(Reuters) – Elanco Animal Health’s (ELAN.N) shares climbed 36 percent in their stock market debut on Thursday, in a sign of investor enthusiasm for the fast-growing pet healthcare market.

Shares of Elanco, a unit of U.S. drugmaker Eli Lilly (LLY.N), opened at $32.25 on the New York Stock Exchange, higher than their IPO price of $24 a share and giving the company a market value of $11.49 billion.

Elanco raised $1.51 billion from the offering, which it expects to largely pass on to Lilly.

Lilly is expected to own about 82 percent of Elanco after the IPO, which the drugmaker announced in July following a nine-month review of its businesses that include drugs for diabetes and lung cancer.

Elanco sells medicines for both pets and livestock, and its Rumensin cattle feed additive is responsible for some 10 percent of its roughly $2.9 billion in annual sales.

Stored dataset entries
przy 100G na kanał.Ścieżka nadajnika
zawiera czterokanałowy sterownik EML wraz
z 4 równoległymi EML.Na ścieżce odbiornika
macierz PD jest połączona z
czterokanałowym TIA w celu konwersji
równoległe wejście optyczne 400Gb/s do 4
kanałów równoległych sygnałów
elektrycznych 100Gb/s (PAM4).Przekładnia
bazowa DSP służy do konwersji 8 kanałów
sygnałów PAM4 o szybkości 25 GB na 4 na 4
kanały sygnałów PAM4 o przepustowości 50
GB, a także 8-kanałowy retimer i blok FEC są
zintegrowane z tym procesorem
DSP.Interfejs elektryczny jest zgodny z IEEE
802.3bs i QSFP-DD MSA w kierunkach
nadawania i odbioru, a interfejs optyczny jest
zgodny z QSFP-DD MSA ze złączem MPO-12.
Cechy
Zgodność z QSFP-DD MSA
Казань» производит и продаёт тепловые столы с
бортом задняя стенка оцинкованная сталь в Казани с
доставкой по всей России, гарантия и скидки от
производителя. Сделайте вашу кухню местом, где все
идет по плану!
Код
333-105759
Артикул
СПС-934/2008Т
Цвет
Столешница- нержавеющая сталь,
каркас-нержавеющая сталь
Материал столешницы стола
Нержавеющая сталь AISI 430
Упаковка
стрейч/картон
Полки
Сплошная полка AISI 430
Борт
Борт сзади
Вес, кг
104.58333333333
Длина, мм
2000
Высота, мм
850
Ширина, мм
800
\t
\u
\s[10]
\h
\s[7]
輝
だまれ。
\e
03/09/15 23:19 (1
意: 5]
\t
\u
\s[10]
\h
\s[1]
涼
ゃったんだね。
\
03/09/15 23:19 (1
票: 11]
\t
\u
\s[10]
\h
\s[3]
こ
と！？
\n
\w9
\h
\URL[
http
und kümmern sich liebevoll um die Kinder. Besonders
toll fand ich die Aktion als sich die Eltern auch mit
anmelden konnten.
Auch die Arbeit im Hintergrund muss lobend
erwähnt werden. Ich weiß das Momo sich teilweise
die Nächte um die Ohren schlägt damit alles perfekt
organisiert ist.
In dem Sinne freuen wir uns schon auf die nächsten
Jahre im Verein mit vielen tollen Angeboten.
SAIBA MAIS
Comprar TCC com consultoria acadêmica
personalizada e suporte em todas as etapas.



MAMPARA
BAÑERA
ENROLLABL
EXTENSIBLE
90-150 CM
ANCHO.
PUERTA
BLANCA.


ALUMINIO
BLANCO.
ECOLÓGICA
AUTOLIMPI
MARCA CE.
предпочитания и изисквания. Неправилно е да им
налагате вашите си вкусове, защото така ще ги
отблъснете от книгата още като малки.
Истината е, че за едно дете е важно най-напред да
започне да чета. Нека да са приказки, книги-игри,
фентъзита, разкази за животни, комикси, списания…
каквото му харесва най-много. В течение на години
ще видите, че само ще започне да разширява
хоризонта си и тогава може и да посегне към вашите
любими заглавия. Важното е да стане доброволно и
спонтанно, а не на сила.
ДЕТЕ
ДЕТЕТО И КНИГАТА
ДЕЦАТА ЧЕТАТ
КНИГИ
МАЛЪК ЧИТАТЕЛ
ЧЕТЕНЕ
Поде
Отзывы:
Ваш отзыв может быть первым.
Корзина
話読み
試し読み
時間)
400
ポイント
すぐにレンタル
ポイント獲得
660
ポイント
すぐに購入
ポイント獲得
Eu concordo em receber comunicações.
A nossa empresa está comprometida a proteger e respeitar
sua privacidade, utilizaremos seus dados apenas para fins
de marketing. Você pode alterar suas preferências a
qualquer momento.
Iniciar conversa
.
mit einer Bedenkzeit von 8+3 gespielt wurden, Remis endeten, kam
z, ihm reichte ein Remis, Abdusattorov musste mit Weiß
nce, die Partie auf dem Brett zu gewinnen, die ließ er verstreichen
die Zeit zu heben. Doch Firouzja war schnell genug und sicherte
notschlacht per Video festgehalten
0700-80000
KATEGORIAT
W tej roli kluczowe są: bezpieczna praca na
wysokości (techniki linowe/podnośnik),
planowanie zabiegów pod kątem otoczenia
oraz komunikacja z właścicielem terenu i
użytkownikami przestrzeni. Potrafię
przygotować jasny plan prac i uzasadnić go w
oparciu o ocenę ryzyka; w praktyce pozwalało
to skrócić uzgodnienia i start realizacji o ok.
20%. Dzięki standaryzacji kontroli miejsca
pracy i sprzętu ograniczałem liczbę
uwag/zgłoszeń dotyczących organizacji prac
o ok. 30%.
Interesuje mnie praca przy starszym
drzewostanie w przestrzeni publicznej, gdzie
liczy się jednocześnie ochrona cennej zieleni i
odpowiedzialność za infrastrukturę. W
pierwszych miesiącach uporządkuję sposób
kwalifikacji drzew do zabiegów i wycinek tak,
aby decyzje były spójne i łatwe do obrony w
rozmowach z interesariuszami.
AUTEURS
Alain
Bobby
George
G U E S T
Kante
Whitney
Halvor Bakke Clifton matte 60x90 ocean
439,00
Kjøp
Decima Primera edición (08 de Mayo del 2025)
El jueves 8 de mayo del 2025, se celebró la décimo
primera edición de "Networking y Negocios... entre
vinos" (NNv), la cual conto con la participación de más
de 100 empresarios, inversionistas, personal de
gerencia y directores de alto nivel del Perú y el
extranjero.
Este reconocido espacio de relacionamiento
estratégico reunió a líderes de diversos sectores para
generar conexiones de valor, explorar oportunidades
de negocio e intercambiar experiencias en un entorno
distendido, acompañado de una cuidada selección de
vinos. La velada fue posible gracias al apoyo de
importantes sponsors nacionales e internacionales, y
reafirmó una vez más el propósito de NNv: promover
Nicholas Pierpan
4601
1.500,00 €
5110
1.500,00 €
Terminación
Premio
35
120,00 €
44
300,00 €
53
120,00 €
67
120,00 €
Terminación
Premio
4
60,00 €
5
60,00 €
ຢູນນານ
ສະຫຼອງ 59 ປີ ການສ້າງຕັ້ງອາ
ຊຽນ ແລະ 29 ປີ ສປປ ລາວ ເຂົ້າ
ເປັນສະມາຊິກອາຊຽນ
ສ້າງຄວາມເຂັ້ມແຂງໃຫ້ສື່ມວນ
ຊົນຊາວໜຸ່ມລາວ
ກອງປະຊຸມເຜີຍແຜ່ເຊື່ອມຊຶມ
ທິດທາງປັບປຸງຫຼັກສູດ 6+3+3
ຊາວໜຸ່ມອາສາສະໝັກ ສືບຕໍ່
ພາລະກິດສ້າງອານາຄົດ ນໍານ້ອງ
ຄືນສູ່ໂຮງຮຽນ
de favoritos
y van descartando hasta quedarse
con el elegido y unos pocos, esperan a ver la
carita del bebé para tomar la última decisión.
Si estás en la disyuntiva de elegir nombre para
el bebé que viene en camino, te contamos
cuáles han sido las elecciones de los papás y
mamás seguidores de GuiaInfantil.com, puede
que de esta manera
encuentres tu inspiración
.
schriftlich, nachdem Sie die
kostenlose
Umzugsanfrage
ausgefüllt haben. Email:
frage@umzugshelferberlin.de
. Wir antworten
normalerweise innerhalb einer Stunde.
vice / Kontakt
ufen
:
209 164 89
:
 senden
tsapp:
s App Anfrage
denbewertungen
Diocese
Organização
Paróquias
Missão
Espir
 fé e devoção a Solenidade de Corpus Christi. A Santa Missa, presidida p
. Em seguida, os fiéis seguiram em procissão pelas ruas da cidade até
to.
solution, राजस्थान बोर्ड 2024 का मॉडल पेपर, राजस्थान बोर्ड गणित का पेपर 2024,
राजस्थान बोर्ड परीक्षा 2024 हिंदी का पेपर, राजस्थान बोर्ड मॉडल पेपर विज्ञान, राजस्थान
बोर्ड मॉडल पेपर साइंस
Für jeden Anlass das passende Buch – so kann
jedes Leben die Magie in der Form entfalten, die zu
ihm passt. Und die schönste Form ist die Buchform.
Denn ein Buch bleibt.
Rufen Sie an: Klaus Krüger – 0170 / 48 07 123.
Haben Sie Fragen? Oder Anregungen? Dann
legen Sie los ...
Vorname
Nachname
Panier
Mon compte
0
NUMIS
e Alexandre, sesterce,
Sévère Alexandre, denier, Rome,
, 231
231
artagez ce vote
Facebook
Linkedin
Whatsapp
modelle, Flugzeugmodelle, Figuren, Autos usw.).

_HOW TO COMPLETE THIS TASK_
Please write out the stretch of the Elanco stock debut text from "Shares of Elanco, a" through "and lung cancer." again, substituting "initial public offering" for "IPO".

_COMPLETED EXERCISE_
Shares of Elanco, a unit of U.S. drugmaker Eli Lilly (LLY.N), opened at $32.25 on the New York Stock Exchange, higher than their initial public offering price of $24 a share and giving the company a market value of $11.49 billion.

Elanco raised $1.51 billion from the offering, which it expects to largely pass on to Lilly.

Lilly is expected to own about 82 percent of Elanco after the initial public offering, which the drugmaker announced in July following a nine-month review of its businesses that include drugs for diabetes and lung cancer.